- Task: Output every line of the records as a Markdown table with the columns Row and Line, skipping blank lines. Leave the pictures out.

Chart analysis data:
BEGIN

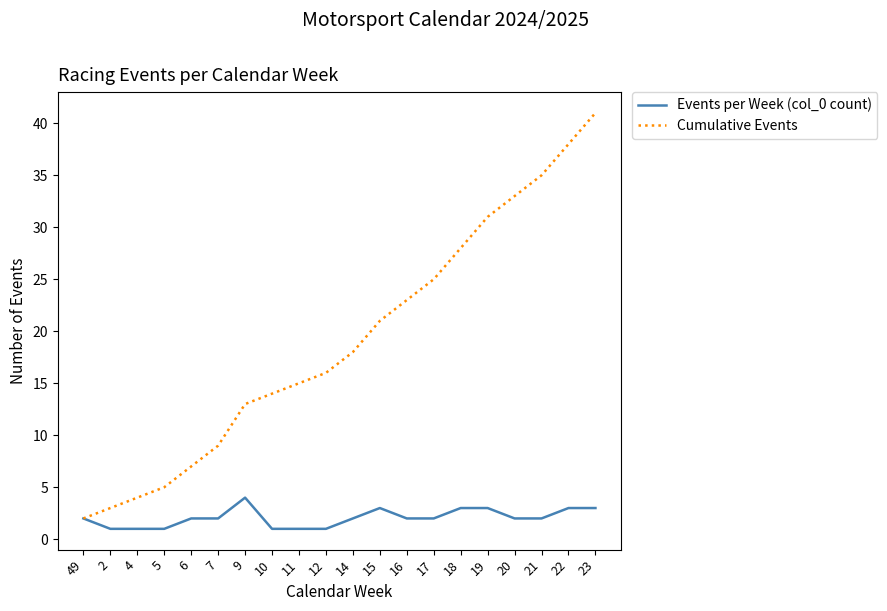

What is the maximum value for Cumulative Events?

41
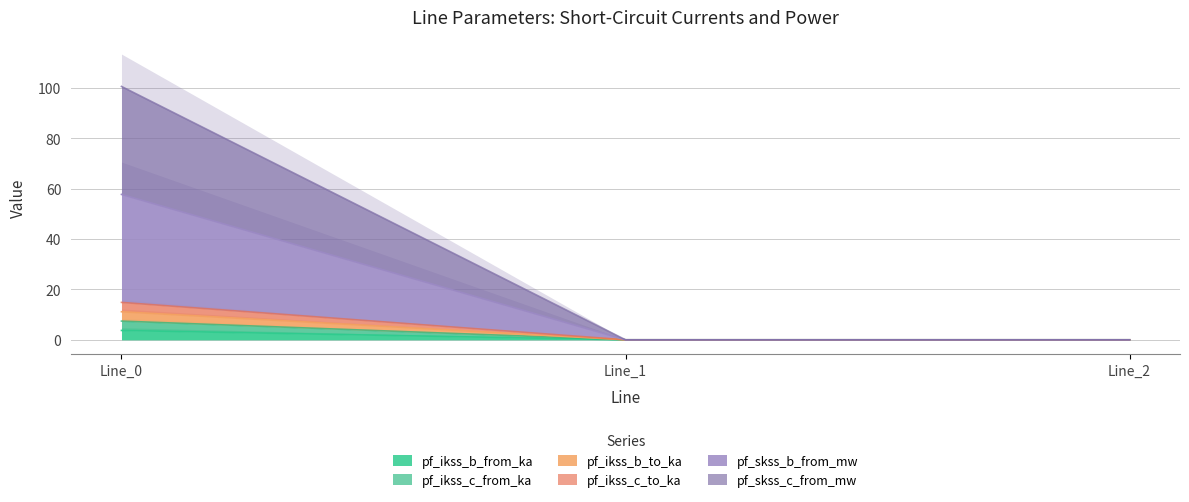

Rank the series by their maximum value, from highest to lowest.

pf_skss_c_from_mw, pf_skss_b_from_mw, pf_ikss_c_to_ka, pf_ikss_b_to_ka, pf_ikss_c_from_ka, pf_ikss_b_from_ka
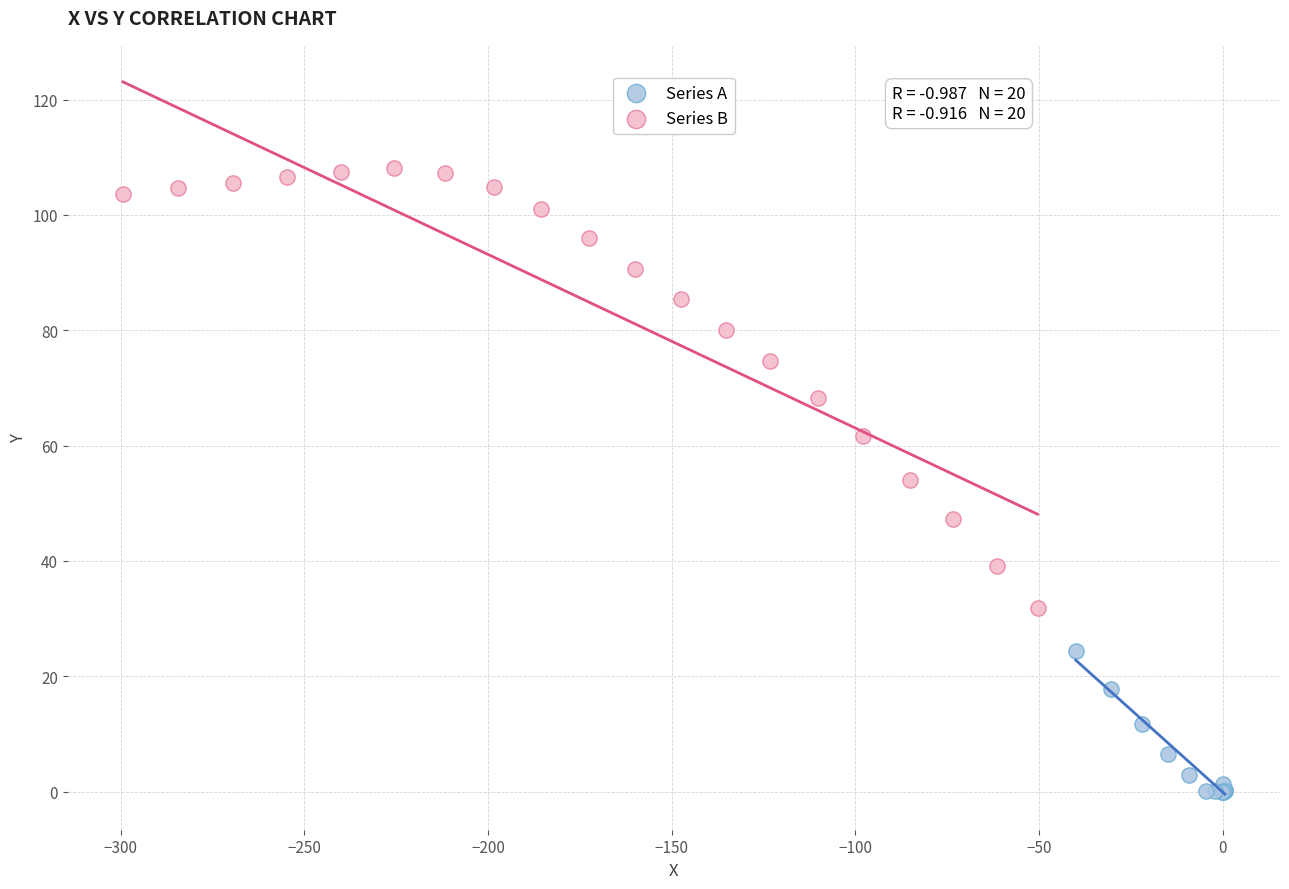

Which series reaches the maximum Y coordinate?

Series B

END

- Solution to this problem:
| Row | Line |
|---|---|
| 1 | What is the maximum value for Cumulative Events? |
| 2 | 41 |
| 3 | Rank the series by their maximum value, from highest to lowest. |
| 4 | pf_skss_c_from_mw, pf_skss_b_from_mw, pf_ikss_c_to_ka, pf_ikss_b_to_ka, pf_ikss_c_from_ka, pf_ikss_b_from_ka |
| 5 | Which series reaches the maximum Y coordinate? |
| 6 | Series B |